In contrast, a non-compete agreement prevents an individual or company from engaging in a competing business. Non-compete agreements are more stringently regulated and often require compensation to be valid. If an NDA is not followed by a non-compete agreement, this means that a person or company can run a competitive business but still has to obey confidentiality obligations.

Is the employee in Poland obliged to keep confidential information even If no NDA is concluded?

Yes. In Poland, a written non disclosure agreement increases the clarity of the two parties’ obligations, but the obligation to keep business secrets confidential is statutory and implied from the Labor Code and the Act on Combating Unfair Competition.

Even if there is no non disclosure agreement or confidentiality clause in the employment agreement, the employee is under a confidentiality obligation. Breach of this obligation can lead to claims listed in the Unfair Competition Act and can also result in disciplinary dismissal. Therefore, employees must maintain the confidentiality of business secrets, regardless of whether an explicit confidential disclosure agreement is in place.

To avoid any doubt, the duration and further binding force of the confidentiality obligation should always be expressly stipulated in the contract.

When should an NDA be signed in Poland?

There is no statutory regulation regarding the specific timing of concluding an NDA in Poland. However, it is good practice to sign NDAs at an early stage of cooperation.

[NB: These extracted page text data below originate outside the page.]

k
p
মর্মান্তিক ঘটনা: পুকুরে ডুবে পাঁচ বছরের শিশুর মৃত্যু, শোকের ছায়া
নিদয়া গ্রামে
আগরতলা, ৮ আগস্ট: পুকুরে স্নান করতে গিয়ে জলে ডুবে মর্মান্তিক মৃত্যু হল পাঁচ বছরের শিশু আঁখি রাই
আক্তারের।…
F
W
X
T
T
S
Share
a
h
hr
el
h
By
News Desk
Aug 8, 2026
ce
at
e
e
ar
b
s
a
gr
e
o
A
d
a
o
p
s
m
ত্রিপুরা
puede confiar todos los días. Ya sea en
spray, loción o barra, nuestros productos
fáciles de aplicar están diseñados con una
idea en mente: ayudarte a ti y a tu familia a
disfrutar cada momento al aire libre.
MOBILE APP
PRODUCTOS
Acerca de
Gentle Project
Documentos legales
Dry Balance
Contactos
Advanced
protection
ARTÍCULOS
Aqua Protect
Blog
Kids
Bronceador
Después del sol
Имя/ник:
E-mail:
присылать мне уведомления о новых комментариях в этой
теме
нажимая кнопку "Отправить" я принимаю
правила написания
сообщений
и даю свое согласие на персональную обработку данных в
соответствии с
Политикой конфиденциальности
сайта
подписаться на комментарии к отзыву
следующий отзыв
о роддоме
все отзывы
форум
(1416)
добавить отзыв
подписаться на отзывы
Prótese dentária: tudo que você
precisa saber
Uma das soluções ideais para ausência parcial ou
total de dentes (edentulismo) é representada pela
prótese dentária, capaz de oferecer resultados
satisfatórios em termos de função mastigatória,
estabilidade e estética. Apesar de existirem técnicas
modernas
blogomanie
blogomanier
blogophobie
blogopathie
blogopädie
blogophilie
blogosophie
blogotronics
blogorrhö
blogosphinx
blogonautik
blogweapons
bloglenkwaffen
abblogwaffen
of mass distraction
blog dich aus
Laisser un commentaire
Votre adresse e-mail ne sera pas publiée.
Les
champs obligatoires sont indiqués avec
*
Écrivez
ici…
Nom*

In the case of transactions, NDAs should be signed prior to the disclosure of any information and before signing a letter of intent. For employment, NDAs are usually part of the onboarding process and are signed together with the employment contract.

Is a confidentiality clause binding in Poland after expiry of the main contract?

The duration of a confidentiality clause should always be expressly agreed upon between the parties. As a general rule, such a clause expires along with the main contract.

However, depending on the circumstances and content/objectives of the agreement, the court may decide otherwise. To avoid any doubt, the duration and further binding force of the confidentiality obligation should always be expressly stipulated in the contract.

Is a foreign NDA enforceable in Poland?

The enforceability of a foreign non disclosure agreement in Poland depends primarily on the agreed jurisdiction of the court or arbitration clause. Judgments of EU courts are automatically enforceable in Poland, while judgments from other non-EU courts may require recognition if there is no bilateral agreement or other facilitating treaty.

It is recommended to consult with a Polish litigation attorney to ascertain the enforceability of a foreign NDA in Poland. If the parties did not agree on the jurisdiction of a particular court, it is usually possible to sue and enforce the non disclosure agreement if the infringing party is located or lives in Poland, or if the infringement took place in the territory of Poland.

Benefits of concluding NDA
Enhancing trust and legal security: The advantages of a confidentiality agreement as a legal agreement for proprietary information

Can I use my foreign template of NDA in Poland?

Most probably, yes. However, ensure that the definition of confidential information is precise, include penalties in the contract, and verify with a Polish attorney if the selected law and jurisdiction will allow immediate enforceability of the agreement in Poland.

What are the benefits of concluding NDA?

NDAs offer several benefits, including:

  1. Increased legal protection of the confidential information.
  2. Increased trust and nature of relationship.
  3. Provides clearly what information are valuable and protected.
  4. Provides safe channels and procedures of information exchange.
  5. Provides clear sanctions for infringements.
  6. Secures and expedites process of enforceability if case of infringements.